Issaka’s research confirms what Briant was seeing. One study at her safety-net hospital found that patients already faced multiple obstacles to having a colonoscopy, including lack of transportation, no coordination among specialists to get tests scheduled, and difficulties with the bowel preparation needed for the test. The pandemic added more barriers, she says, such as requiring a negative COVID test before people could even walk through the door.
By responding to more immediate needs, Briant’s team hoped to strengthen bonds and increase trust in communities they work with, something that will help them spread the cancer-screening message in the future. Sure enough, as restrictions loosened, she began fielding calls from community health leaders who wanted the inflatable colon sent over. The hypercontagious Delta variant has put those plans on hold—a colon is an enclosed space after all—so they have resorted to a video version until Briant can once again unleash her colon into the world.
Could We Be Overscreening?
Another piece of the cancer puzzle that the pandemic experiment may start to solve is a particularly contentious one. As cancer-screening programs continue to grow, an increasingly vocal group of physicians is arguing that too much screening might, at least for some people, be doing more harm than good.
These researchers contend that many patients, particularly those of advanced age, often receive more screening than they require. And those tests can result in more risk than benefit. “One of the biggest risks of cancer screening is the overdiagnosis of cancer tumors that are indolent and will never cause symptoms,” says Jennifer Moss, an assistant professor in the department of family and community medicine at Pennsylvania State University, whose research has shown that 45 to 75 percent of older adults receive screening they do not need. She found that for colon, cervical and breast cancers a large percentage of patients were being screened after they had aged out of the recommended age limit. In all three cancers, overscreening was more common for people living in cities compared with those in rural areas.
Unnecessary screenings not only result in false positives but also come with other issues, including unnecessary medical procedures to remove cancers that might not cause harm and side effects, such as perforations during colonoscopies. Now they have the added threat of SARS-CoV-2 exposure. “Many older patients face greater risk from cancer screening than not screening,” Moss says. “Especially in a time of COVID.”
Moss wants to be clear that people who need screening, based on national guidelines and conversations with their physicians, should get it.
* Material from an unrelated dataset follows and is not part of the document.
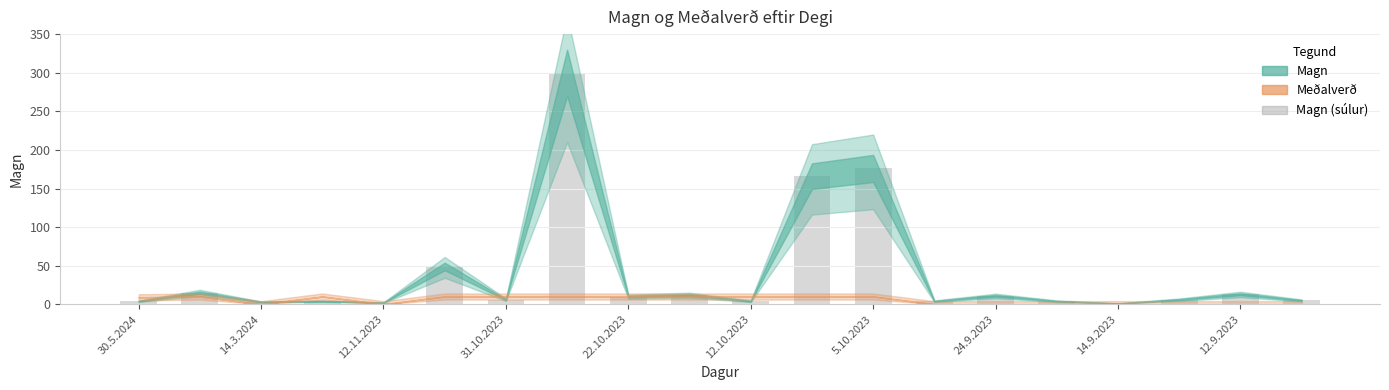

What is the minimum value shown in the chart?

1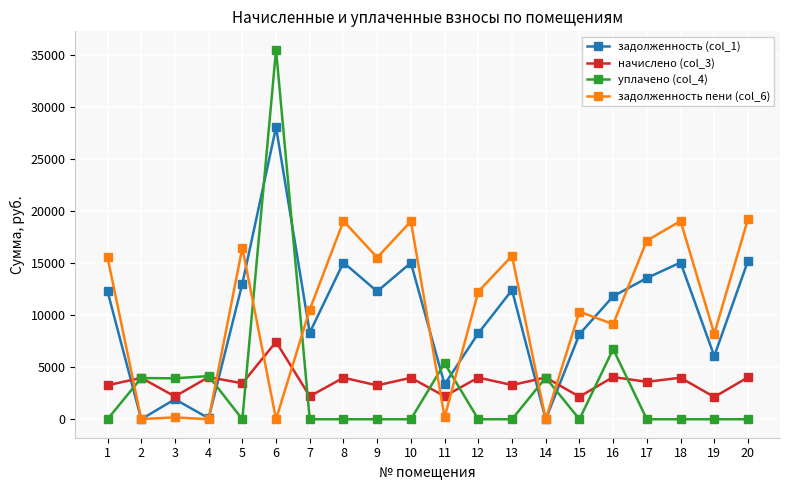

Is it true that задолженность пени (col_6) equals 15394.0 at 7?

False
And she believes that the pandemic will likely cause an increase in cancer deaths because of missed screenings. But she also thinks the past year and a half will yield important data on missed screenings that were not as consequential, data that could inform future guidelines. “The pandemic will definitely give us insight into when, and how often, and for whom, cancer screening is the most effective,” she says.
Choueiri, for his part, is convinced that cancer screening is a singularly powerful tool that can catch cancers at their earliest and most treatable stages. “You don’t want stage 1 to become stage 4,” he says. “Or even stage 2.”
These days his conviction is personal. Unlike many of his patients, who postponed their screenings during the pandemic, Choueiri did not. Because of the pandemic slowdowns, he had extra time on his hands. So, when he turned 45 last year, he took his doctor’s advice and scheduled a routine colonoscopy. He didn’t think it was urgent—he had no symptoms or family history of the disease. But his test turned up an unexpected precancerous polyp. Now, he says, he will not miss any future screenings.